There was another guy I knew, and a lot of times he just did things to satisfy other people. Normally I would have thought that’s gross but then I realise, to him, that is what life means. He does not have an identity without his friends, and their goodwill defines the person that he is. You can’t ask him to stop it and be himself because the moment he stops it, he won’t be himself.

Then again there’s this guy who claims he hates fake people but at the Subway Counter (it’s a food outlet) he asks the guy to put a little less tomato and more of jalapeno, and he has admitted that he says it just so that he doesn’t appear dumb. Okay.

There seems to be lots of Schrodinger’s cats at loose.

And then there’s this woman, who is accused of being selfish and egoistic, and sure she is, in some ways.
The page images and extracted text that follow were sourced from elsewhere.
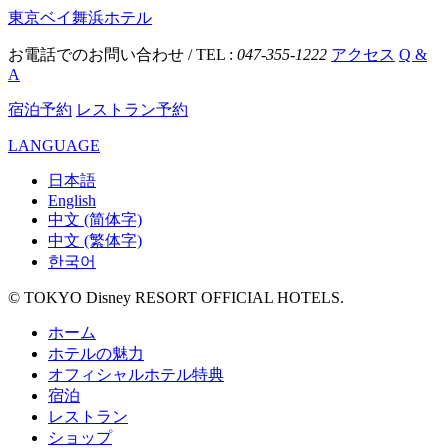
東京ベイ舞浜ホテル
お電話でのお問い合わせ / TEL :
047-355-1222
アクセス
Q &
A
宿泊予約
レストラン予約
LANGUAGE
日本語
English
中文 (简体字)
中文 (繁体字)
한국어
© TOKYO Disney RESORT OFFICIAL HOTELS.
ホーム
ホテルの魅力
オフィシャルホテル特典
宿泊
レストラン
ショップ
But she balances it by doing things for everyone else behind their back, very selflessly, and so quietly that they never come to know and hence never appreciate. But that’s her.

Some people ask me, what your passion is. According to them, I am supposed to just do what I like and chill out the rest of the times by perhaps watching a movie. How do I explain to them that watching movies interests me in the least, and there is no one particular thing that I like?

You cannot apply the same formula everywhere. Everything doesn’t work for everyone. Every ‘natural’ behaviour is not ‘natural’ to everyone. Each individual must be seen in a light independent of prejudices past. Everyone applies different logic; everyone wants different things out of life.

I might sound very diplomatic, but what I say, I do mean. And I think THAT is more important, than giving a single answer that is correct 99% of the times. The other 1% still deserves to be talked about. (I guess that’s the reason I suck at ‘objective’ questions.)

I am not asking for much; just let me be what I am.

If I’m giving you an opinion, it is very likely not mine. But if I’m being diplomatic, it’s certainly me.